◆ Passage for review ◆
=== Begin Enclosure ===

= Garibaldi (group) =

Mexican pop group

Garibaldi is a Mexican pop group, that wore a free version of the traditional charro costume while singing modern versions of traditional songs. Their dress and style of music caused controversy in their time. The name Garibaldi comes from Plaza Garibaldi in Mexico City where mariachi bands can be found. The group remained active from 1988 through 1994, although it continues to be active as of 2023 with new members. The group was created by Mexican TV producer Luis de Llano Macedo during the celebration of the 175 years of Mexican Independence in the musical festival held in Acapulco, Guerrero.

==Reunion==

In 1999 the group reunited to record Reunion 10, in celebration of 10 years from their commencement. The group was dissolved months later after a mild reception from the public.

=== End Enclosure ===

◆ Information shown ◆

=== Begin Enclosure ===

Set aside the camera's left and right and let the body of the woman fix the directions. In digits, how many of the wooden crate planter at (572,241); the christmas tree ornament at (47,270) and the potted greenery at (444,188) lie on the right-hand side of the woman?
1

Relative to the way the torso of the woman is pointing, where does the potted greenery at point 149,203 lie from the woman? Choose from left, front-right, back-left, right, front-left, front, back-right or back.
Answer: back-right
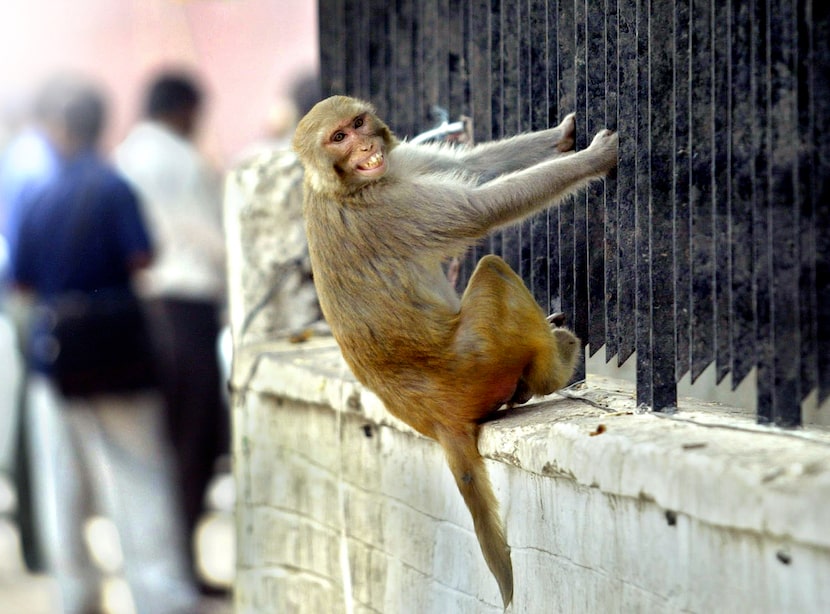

=== End Enclosure ===

◆ Problems to solve ◆
1 > In the Garibaldi article, copy everything from "Garibaldi is a" down to "in Acapulco, Guerrero.".
2 > Shorten the paragraph of the Garibaldi article that begins "In 1999 the group reunited" to a single sentence, keeping its main facts.

◆ Exercise results ◆
1 >
Garibaldi is a Mexican pop group, that wore a free version of the traditional charro costume while singing modern versions of traditional songs. Their dress and style of music caused controversy in their time. The name Garibaldi comes from Plaza Garibaldi in Mexico City where mariachi bands can be found. The group remained active from 1988 through 1994, although it continues to be active as of 2023 with new members. The group was created by Mexican TV producer Luis de Llano Macedo during the celebration of the 175 years of Mexican Independence in the musical festival held in Acapulco, Guerrero.

2 > In 1999, the group reunited to record Reunion 10 for its 10th anniversary, then dissolved months later after a mild public reception.